Act 2, Scene 1 is set in Michal’s holding cell, thinking about his favorite Katurian story, “The Little Green Pig.” Katurian is brought in, bloody from the torture, and discovers that the police were lying about torturing Michal. Katurian tells Michal his story, The Pillowman, which is about a man who is tasked with finding children who grow up to lead such miserable lives they kill themselves and convincing those children to kill themselves before the misery begins. This job makes him so sad that he goes back and convinces his younger self to kill himself. Michal admits to Katurian that he killed the children because he wanted to test out Katurian’s stories. Katurian tries to find out how Michal killed the third girl, and Michal tells him that he used “The Little Jesus” as a model and that he buried her in their backyard where Katurian had buried their parents. This enrages Katurian, who tells Michal that he is going to go to a hell in which their parents will torture him eternally. Michal says Katurian can make up for the mean comment by telling him “The Little Green Pig” story, which is upbeat and childish. Katurian does so, and then he suffocates Michal with a pillow. He calls for the guards and tells them that he wants to confess the truth in exchange for amnesty for his stories.

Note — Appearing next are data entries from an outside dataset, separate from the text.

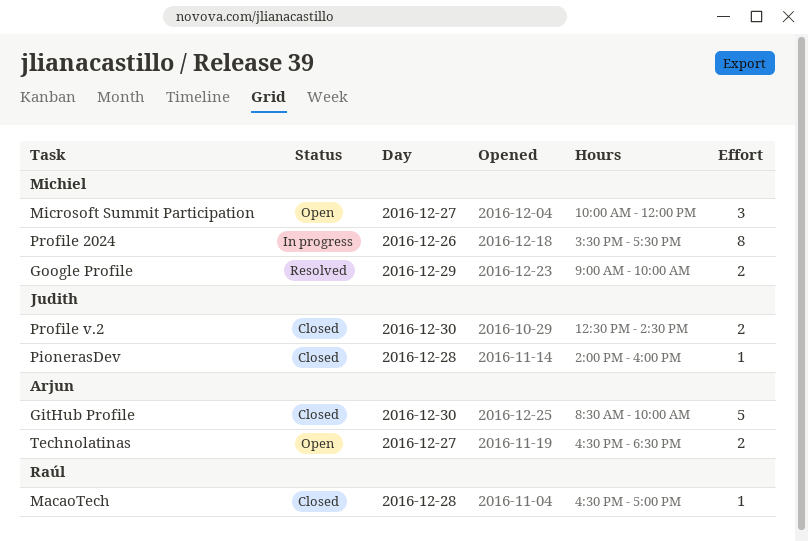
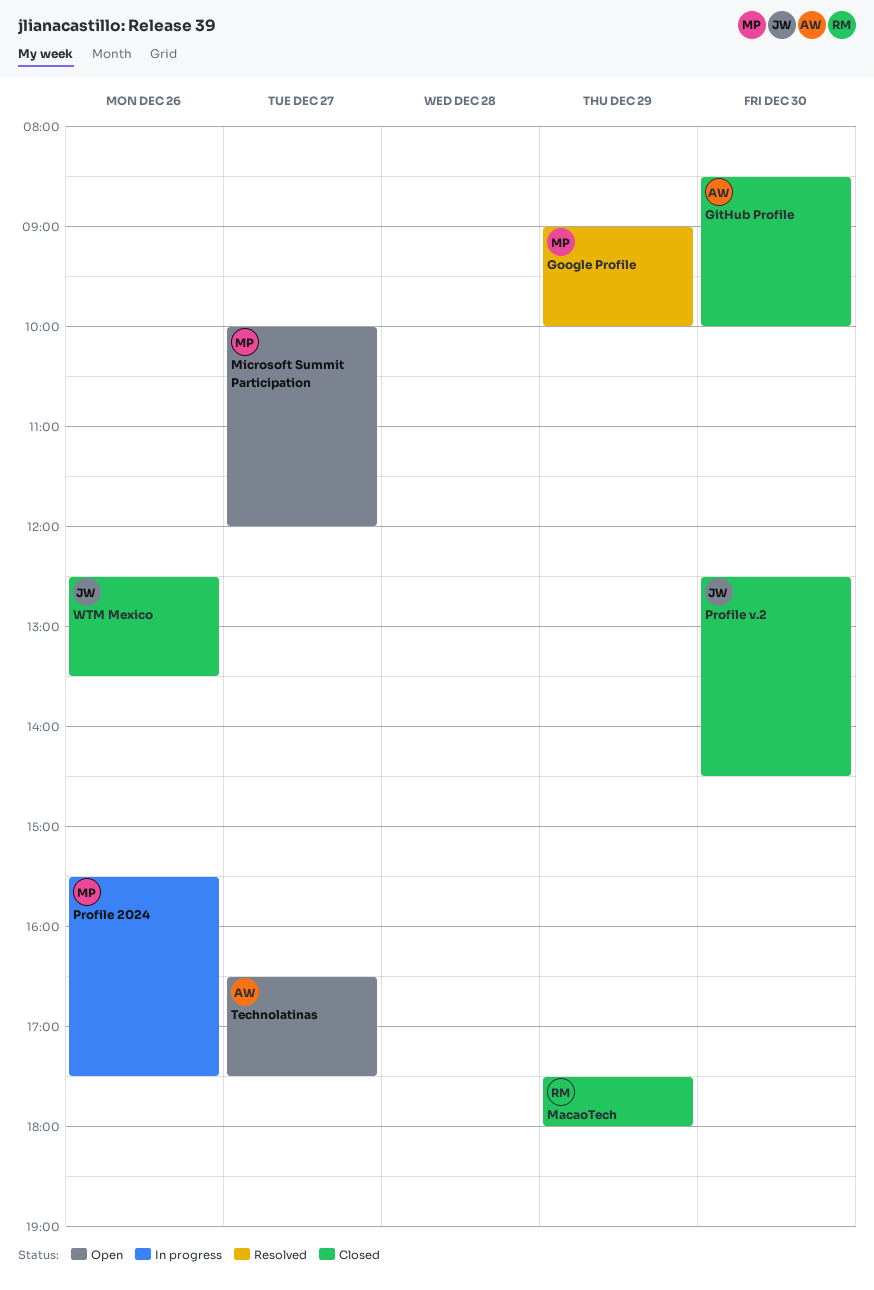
MacaoTech, day: Dec 28 -> Dec 29
MacaoTech, begins: 16:30 -> 17:30
MacaoTech, ends: 17:00 -> 18:00
PionerasDev: present -> none
Technolatinas, ends: 18:30 -> 17:30
WTM Mexico: none -> present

In Act 2, Scene 2, “The Little Jesus” is acted out on stage. In the story, a young girl is convinced she is the reincarnation of Jesus Christ. When her parents are killed in a car accident, she is sent to live with foster parents that abuse and mistreat her, but she never gives up hope. One day, they ask her if she really wants to be like Jesus. She says she does, and they crucify her on a cross and stab her in the side. When she does not die, they put her in a glass coffin and bury her alive. Unlike Jesus, she does not rise up three days later.

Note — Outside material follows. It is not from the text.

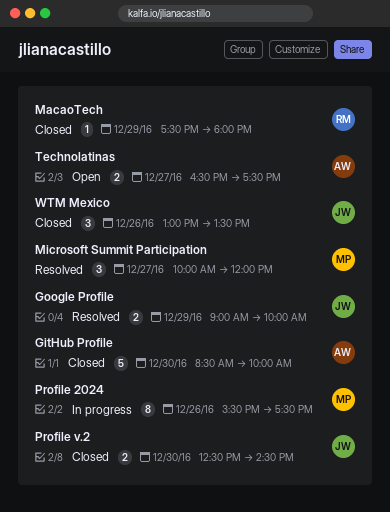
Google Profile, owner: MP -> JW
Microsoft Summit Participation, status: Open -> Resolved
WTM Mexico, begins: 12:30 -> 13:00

In the third and final act, Katurian confesses to all six murders and then tells Tupolski and Ariel where to find the third girl. Ariel reveals that his life’s mission is to save children from monsters like Katurian, and Katurian rightly guesses that Ariel experienced abuse as a child. Ariel leaves Tupolski alone to make arrangements for a police squad to find the third girl, in case she is still alive. Tupolski tells Katurian a story that he once wrote and then tells Katurian that he liked some of Katurian’s stories. He promises to keep them on file, as per their agreement, as a man of his word, and then they discuss the logistics of Katurian’s execution. Ariel comes back in with the third girl, who had been painted green and left alone and unharmed with some pigs, as in Michal’s favorite story. Ariel questions Katurian and discovers that he only confessed in order to save his stories. Tupolski, however, decides not to honor their agreement since Katurian was supposed to have given the truth in exchange for amnesty, and he did not tell the truth. Tupolski executes Katurian and tells Ariel to burn his stories before leaving the room. Katurian rises from the stage floor as a ghost/narrator and explains that in his final moments, he envisioned a story for Michal in which the Pillowman came for Michal as a boy and asked him to kill himself to avoid all the misery of his upcoming life, but Michal decided to sacrifice himself in order to inspire Katurian’s writing. The play ends with Ariel deciding to put the stories in the case file, where they will be stored and sealed for fifty years, rather than burning them.